His cock was in my hand, throbbing with every stroke. My eyes can't stop looking into his. I wrap my lips around the tip of his massive cock and suck, still stroking the shaft. Watching his every movement. The perfect line his lips make as he seems mesmerized. Sitting up on my knees, I tilt my head down and slowly push all of his girth into my mouth, my spit gushing from the corners of my plump lips. Up and down his shaft, not looking at him, my eyes shut and begin watering. I pick up my speed and twirl my tongue around him. I feel my saliva dripping down my chin, onto my tits. His hands are in my hair pulling me back, trying to get me to stop. I cup his balls gently holding them, pulling him free from my lips, I stroke with my hand fast. My mouth is wide open still dripping, I feel the mascara from my eyes running down my face. I dive for his balls, sucking them firmly. Back to his cock I suck and lick him. He gives up and let's go of my hair. It falls sticking to my wetness. "Cum for me Mr. X," I demand. I suck harder and faster, gagging as I fuck my mouth with his amazing cock. He stands, pulling away and grabbing himself, holding my head back, my mouth wide open, ready to taste his warm salty cum drip down my throat. His breath is fast, as he lets go. It's all over me dripping down my chest and all over my face. I suck the tip gently as he exhales loudly, I kiss his cock. He sits, watching me with his grin. I lick my tits and lips. Sucking my fingers. God, he tastes so good.

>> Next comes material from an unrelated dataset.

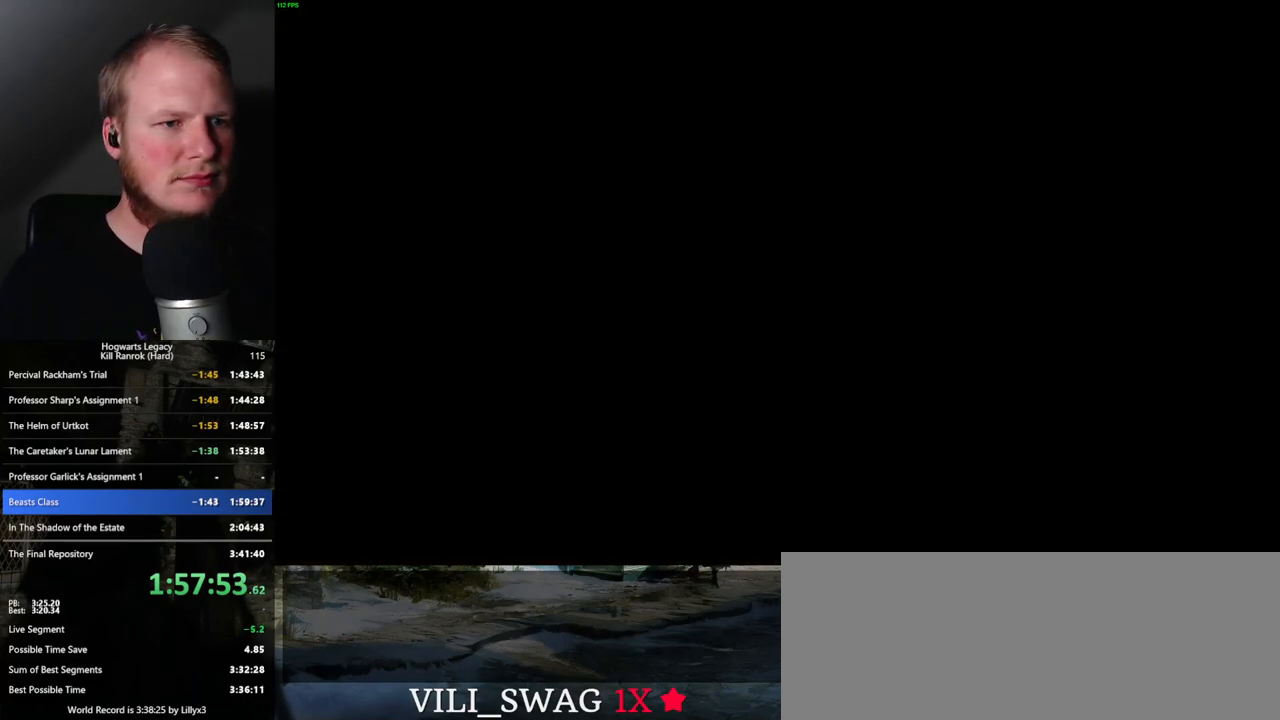
{"keys": [], "mouse": ["wheel"], "events": [[400, "mouse_wheel", "down"], [450, "mouse_wheel", "up"], [500, "mouse_wheel", "down"]]}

Buzz... My eyes widened, that was definitely not a text. It can wait. "Get the fuck up!" Meg yells. "Why didn't you answer me!" "I came home when Tim was still here. I fell asleep in my car talking to Jeff!" I yell back. "Christ, you're not my mother!" "Get up, we are going to be late!" Now she is in my doorway. "YES MOM!" I yell into my pillow. "Did you fuck him?" she says. "Get out of here!" I toss a pillow at her. "Turn the shower on" I whine, sitting up. Meg continues to talk, this time, I tune her out as she disappears into my master bathroom. I sit speechless staring forward into the corner of my flat screen that hangs on the wall. The wall was painted dark gray with black chevron stripes, the rest of the room was light gray. All the photos were black and white, with a black frame. My entire bedroom set was Amish built, custom cherry wood. Another purchase I didn't really need. The accent carpets were teal, the only bright color in the room besides my bed spread which matched. I shake my head and reach for the remote. As the television turns on I begin to hear the NHL channel talk about the team. I tone it out as well. My fingertips are playing with the bracelet again. The tears begin to fall. My eyes drift to the stand under the television. There sat the flag and pins I was given at the funeral almost 9-years-ago. He was a hero and the reason I couldn't trust another man.